İnanç, bir olgunun doğruluğunu kabul etmek olarak kullanılan kavramdır.

İnsan, kendisinin, bir bilginin, bir düşüncenin, bir fikrin doğruluğunu, bilgisi ve tecrübeleri sonucunda kabul ettiğinde inanmış olur. İnanmak, yanlışı doğru kabul etmek, kanmak, dolandırılmak şeklinde de kullanılsa da özü cihetiyle bir yaratıcıya yöneltildiğinde aklen ve kalben kabul etmektir. İnanç, yanlışa yöneltilmiş olmak değil doğruyu seçmiş olmaktır. İnanç, kandırılmak olduğunda başkası tarafından yönlendirilmişken, doğruyu kabul etmek anlamında kişinin kendi bireyselliği ve seçimi devrededir. Çünkü kandırılanda gönül rızası bulunmazken seçimde kalbin hoşnutluğu vardır. Bu sebeple inanç, yaratıcıyı kabulleniş gerçekliğinde kalbin hoşnutluğunu doğuran manevi tatminlik içerir.

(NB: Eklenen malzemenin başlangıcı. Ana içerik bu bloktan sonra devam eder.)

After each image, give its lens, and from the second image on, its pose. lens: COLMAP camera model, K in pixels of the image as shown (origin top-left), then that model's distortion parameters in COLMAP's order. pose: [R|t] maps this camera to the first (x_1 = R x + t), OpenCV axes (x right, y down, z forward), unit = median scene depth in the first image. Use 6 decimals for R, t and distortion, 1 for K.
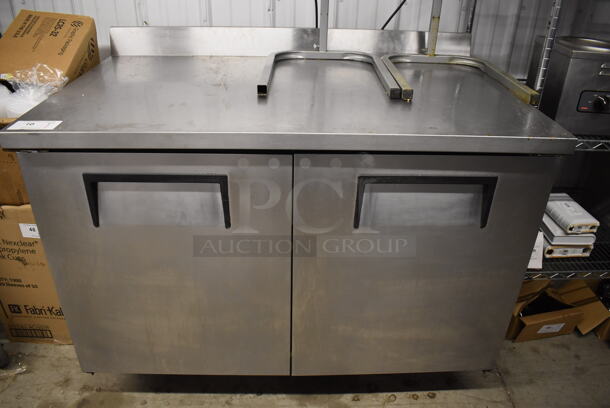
lens RADIAL K [[469.4, 0, 304.5], [0, 469.4, 204.8], [0, 0, 1]] dist [-0.086734, 0.001436]
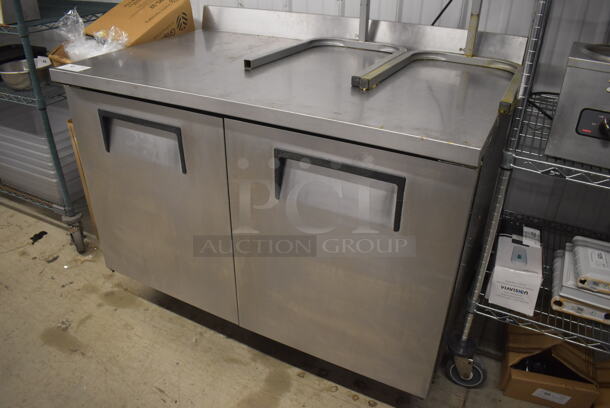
lens RADIAL K [[469.4, 0, 305.2], [0, 469.4, 205.6], [0, 0, 1]] dist [-0.086734, 0.001436]
pose [[0.870976, 0.237294, -0.430224, 0.478493], [-0.236483, 0.970005, 0.056262, -0.008133], [0.430670, 0.052738, 0.900967, 0.048693]]
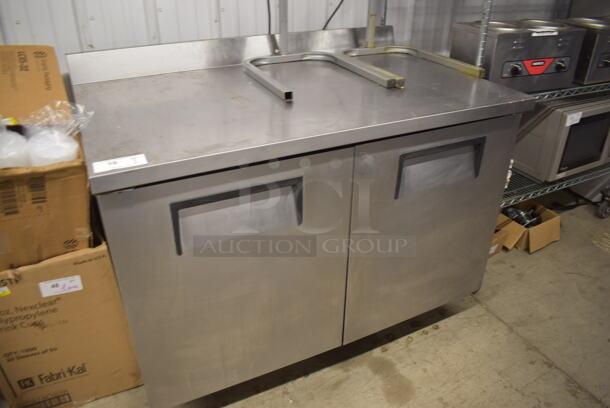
lens RADIAL K [[469.4, 0, 303.7], [0, 469.4, 204.2], [0, 0, 1]] dist [-0.086734, 0.001436]
pose [[0.908741, -0.223217, 0.352653, -0.400953], [0.219418, 0.974283, 0.051276, -0.038206], [-0.355029, 0.030782, 0.934348, -0.023312]]
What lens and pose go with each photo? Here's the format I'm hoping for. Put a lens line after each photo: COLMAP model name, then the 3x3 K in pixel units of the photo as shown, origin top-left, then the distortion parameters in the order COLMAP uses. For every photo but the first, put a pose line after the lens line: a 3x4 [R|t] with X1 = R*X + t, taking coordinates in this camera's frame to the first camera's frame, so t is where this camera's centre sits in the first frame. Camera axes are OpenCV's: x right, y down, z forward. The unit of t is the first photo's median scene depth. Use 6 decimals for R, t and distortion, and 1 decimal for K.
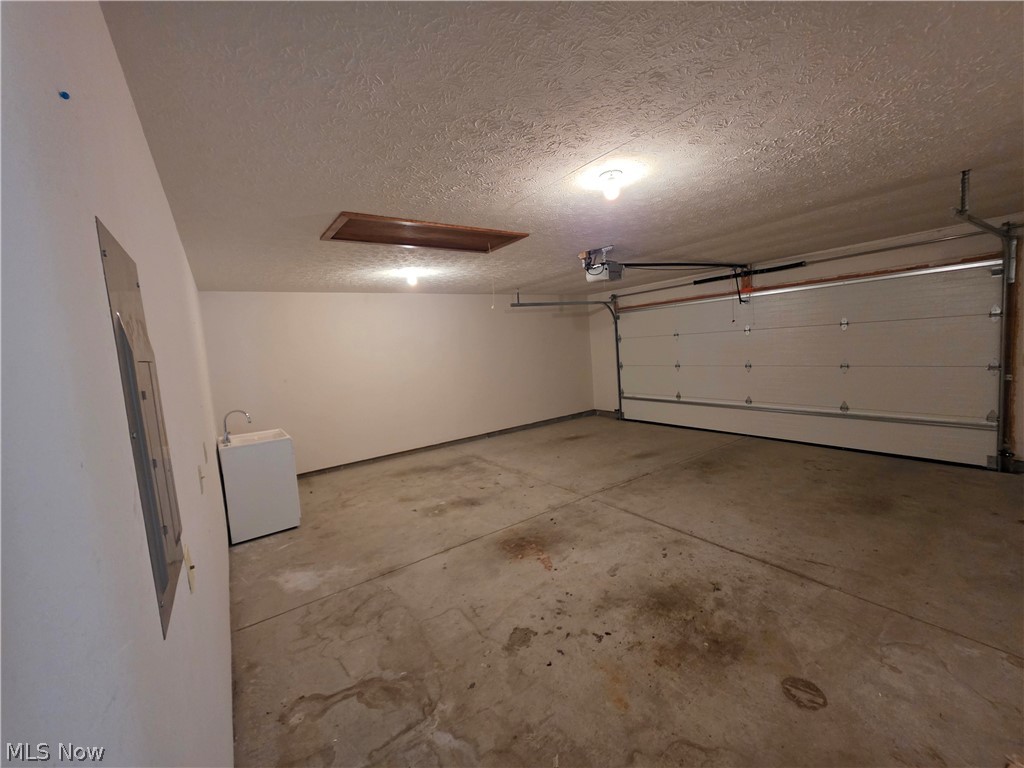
lens RADIAL K [[411.1, 0, 513.1], [0, 411.1, 380.2], [0, 0, 1]] dist [-0.013040, 0.000550]
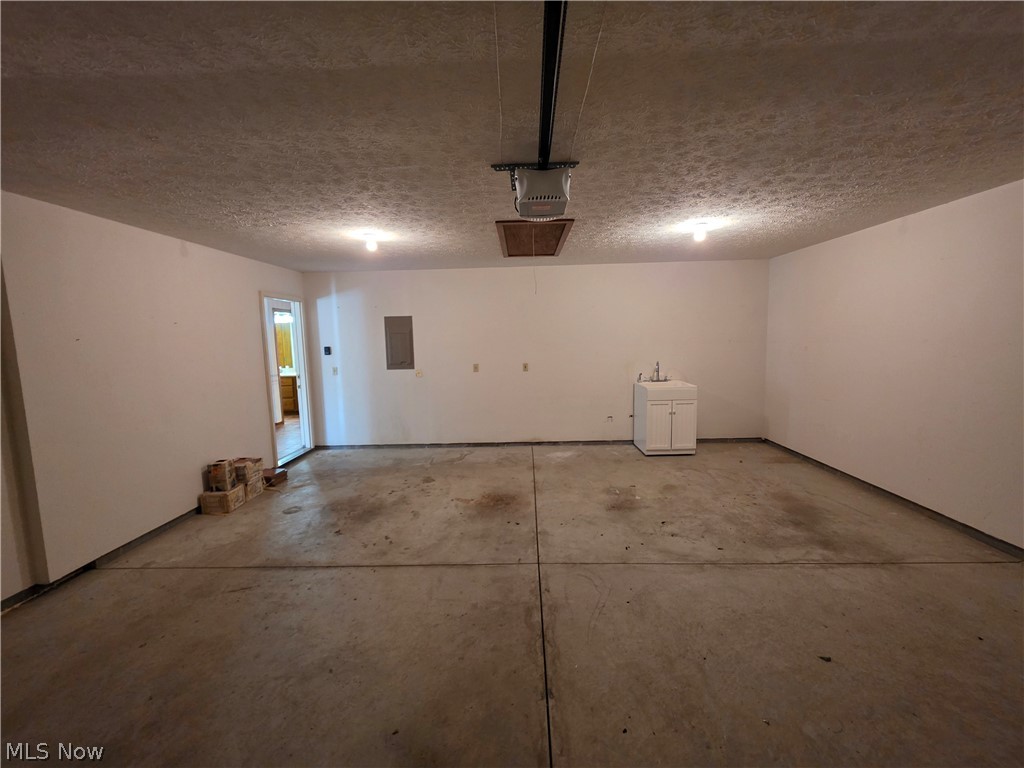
lens RADIAL K [[411.1, 0, 513.1], [0, 411.1, 380.2], [0, 0, 1]] dist [-0.013040, 0.000550]
pose [[-0.600367, 0.172359, -0.780930, 0.761947], [-0.004906, 0.975687, 0.219115, -0.173579], [0.799710, 0.135381, -0.584924, 1.487705]]
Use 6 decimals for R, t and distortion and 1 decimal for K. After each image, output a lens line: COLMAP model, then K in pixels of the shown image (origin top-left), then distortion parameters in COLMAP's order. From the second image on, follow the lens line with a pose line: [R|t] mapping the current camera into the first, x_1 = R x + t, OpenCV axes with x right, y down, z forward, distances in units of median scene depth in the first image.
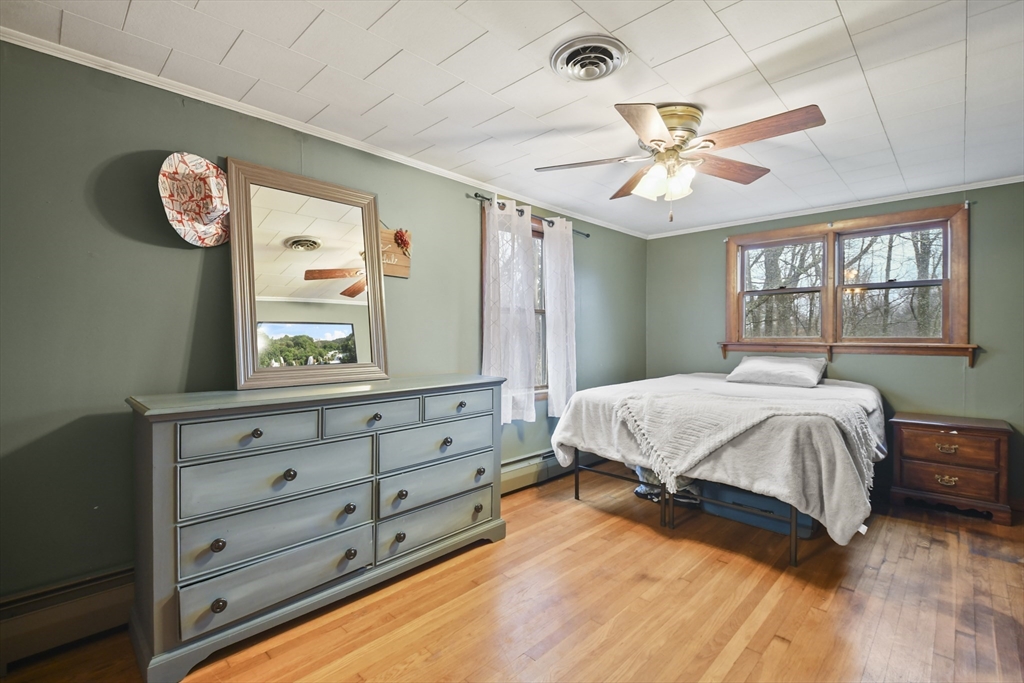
lens RADIAL K [[457.8, 0, 509.6], [0, 457.8, 341.9], [0, 0, 1]] dist [0.001019, -0.005486]
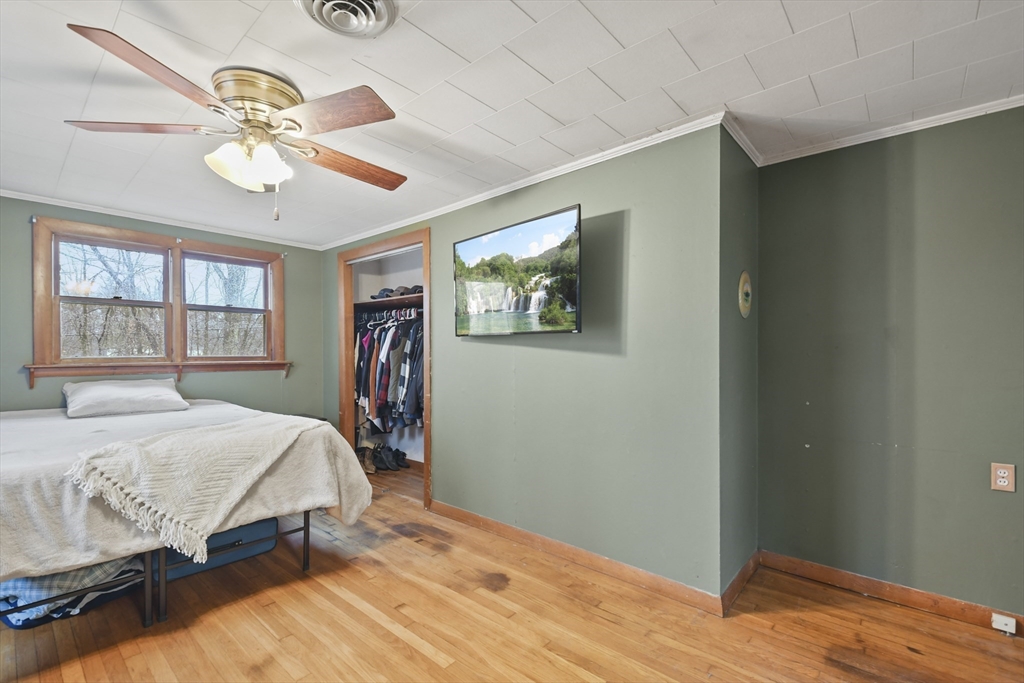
lens RADIAL K [[457.8, 0, 491.3], [0, 457.8, 358.3], [0, 0, 1]] dist [0.001019, -0.005486]
pose [[-0.040052, -0.013111, 0.999112, -0.413765], [0.015082, 0.999792, 0.013725, -0.013819], [-0.999084, 0.015618, -0.039846, 0.531286]]
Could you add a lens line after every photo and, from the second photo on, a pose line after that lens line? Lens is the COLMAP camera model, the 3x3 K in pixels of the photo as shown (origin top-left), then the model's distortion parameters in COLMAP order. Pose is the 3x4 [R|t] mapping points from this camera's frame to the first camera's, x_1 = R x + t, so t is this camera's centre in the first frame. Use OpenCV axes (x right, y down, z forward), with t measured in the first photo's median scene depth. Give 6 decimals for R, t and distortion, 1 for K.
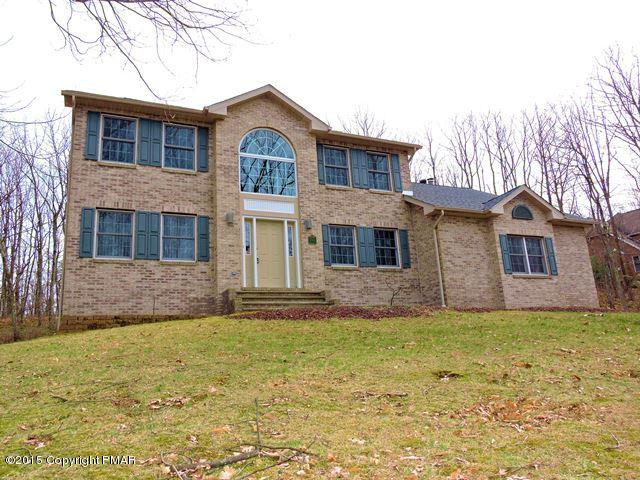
lens RADIAL K [[519.6, 0, 319.9], [0, 519.6, 238.6], [0, 0, 1]] dist [0.000274, 0.000222]
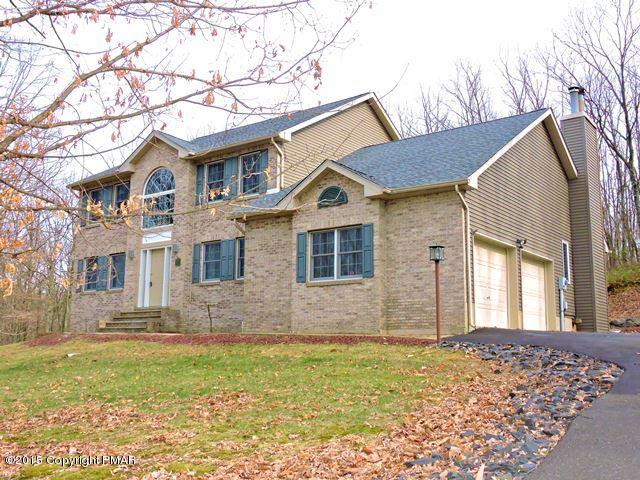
lens RADIAL K [[651.3, 0, 320.2], [0, 651.3, 241.3], [0, 0, 1]] dist [0.002203, 0.000000]
pose [[0.479982, -0.077936, -0.873809, 1.274332], [0.189677, 0.981706, 0.016630, -0.006350], [0.856528, -0.173724, 0.485984, 0.546688]]
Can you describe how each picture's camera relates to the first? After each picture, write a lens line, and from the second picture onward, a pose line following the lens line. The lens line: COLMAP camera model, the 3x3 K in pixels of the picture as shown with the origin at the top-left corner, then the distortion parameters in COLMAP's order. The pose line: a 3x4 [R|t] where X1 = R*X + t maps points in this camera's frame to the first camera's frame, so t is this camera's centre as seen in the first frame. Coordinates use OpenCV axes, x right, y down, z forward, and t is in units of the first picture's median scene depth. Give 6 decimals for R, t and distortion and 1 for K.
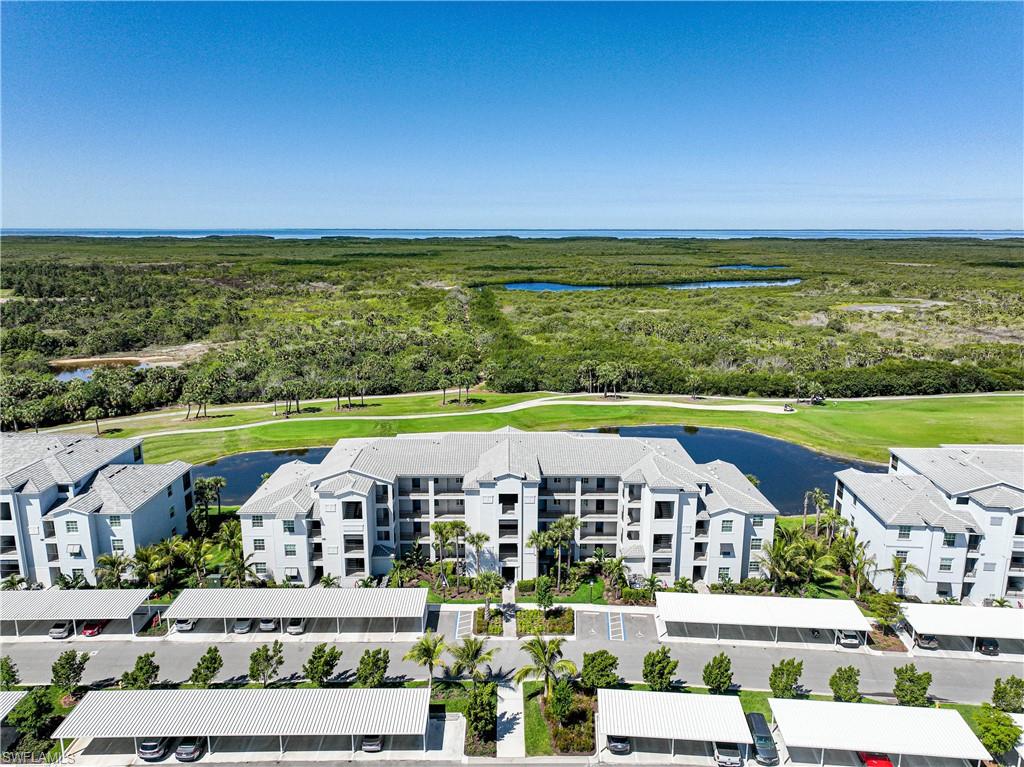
lens RADIAL K [[718.5, 0, 512.0], [0, 718.5, 383.5], [0, 0, 1]] dist [0.005283, 0.003535]
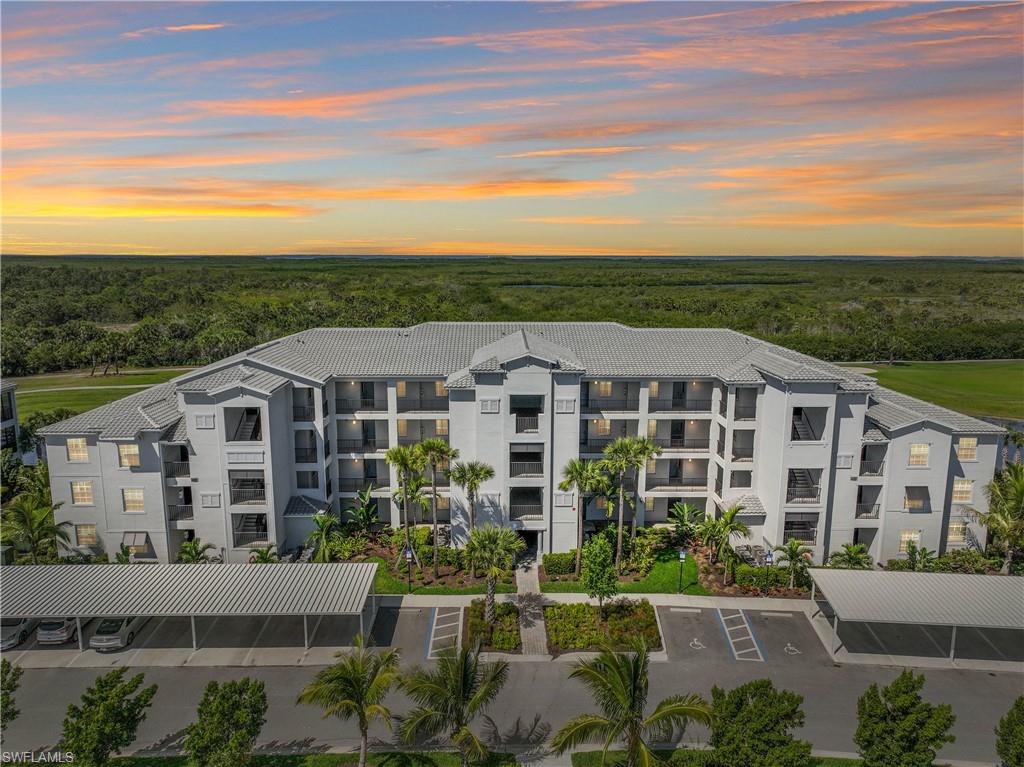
lens RADIAL K [[718.5, 0, 512.0], [0, 718.5, 383.5], [0, 0, 1]] dist [0.005283, 0.003535]
pose [[0.999968, -0.000650, 0.007938, -0.020876], [0.000933, 0.999364, -0.035653, 0.162368], [-0.007910, 0.035659, 0.999333, 0.440997]]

İnsan, yaratıcı tarafından yaratılan bir varlık olduğu için yaratanın kül, yaratılanın cüzlük içermesi, cüzün küle tâbiliğini, muhtaçlığını taşır. Yaratıcının varlığının inkârı, insan için bir seçim olsa da insan, yaratılışından gelen ve yaşam içinde baş edemediği durumlarda kendisinden daha üstün olana sığınma hissiyatını taşır. Varlık, her zaman söylendiği ve inkârı seçen aklın kabulüyle çok basitmiş gibi gelen kendiliğinden tesadüflerle oluşamayacak kadar bir değer içermektedir. En basit bir ürünün bilinçli akıl olmadan tesadüfen oluşması mümkün değilken, bu kadar karmaşık ve değerli bir şeyin kendiliğinden oluşması nasıl mümkün olur? Bu soruyu her insanın kendisine sorup cevaplaması gerekmektedir. Sırf, nefsaniyetin hoşuna gitmediği için inkâr eden aklın, oluşumun tesadüflüğüne inanırken yaratıcıyı reddetmesi, yaratıcının kurallarına uymayı kabul etmemesindendir çünkü inanç, doğruluğunu kabul ettiğine uymayı beraberinde getirir. Hasta birisinin gerekli tedaviyi gördüğünde iyileşeceğini kabul etmesi, tedaviye başlamasını gerektirir. Tedavi insanın sevdiği birçok şeyi terk etmesini içeriyorsa reddediş başlar. O zaman durum doktorun ve teşhisi sonucunda uygulayacağı tedavinin olmayışı değil olanı reddetmek olmaktadır.

İşte inanç özgür bir seçimle aklen ve kalben yaratıcıyı kabul etmek olduğunda olay sadece yaratanı kabul etmek değil kabul edilen yaratıcının bizim için bizden istediği her olguyu da kabul etmektir. Allah vardır ve Allah var olduğu için Peygamberi vardır, kitabı vardır, dini vardır ve insanın kendisi için ve toplum için huzuru koruyup birlikte güven ve refah içinde yaşamak adına gerekli kuralları ve sistemi vardır ki buna şeriat denilir. Allah’a inanmak, bildirdiği sisteme dâhil olarak kurallara dikkat ederek yaşamayı şart koşar.

İnsanın yapması gereken, inancı doğrultusunda sürdürdüğü yaşantısının inandığı Allah’ın istediği gibi olup olmadığına bakmaktır çünkü inanç o kadar güçlü bir duygudur ki doğrusu insanı kul yaparken yanlışı münafık ve şirk ehli yapabilir. İnanç sistemi kendi doğruluğunda insanı yaratıcısına yönelten ve kulu yapan sistem olmaktan daha çok uzaklaştıran, insanlıktan çıkartan bir sisteme dönüşmüşse bu inanç ilahî değil sonradan özünden uzaklaştırılmış uydurma bir sistemdir.

Anlaşılmalıdır ki insanî olmayan hiçbir şey İslamî olamaz.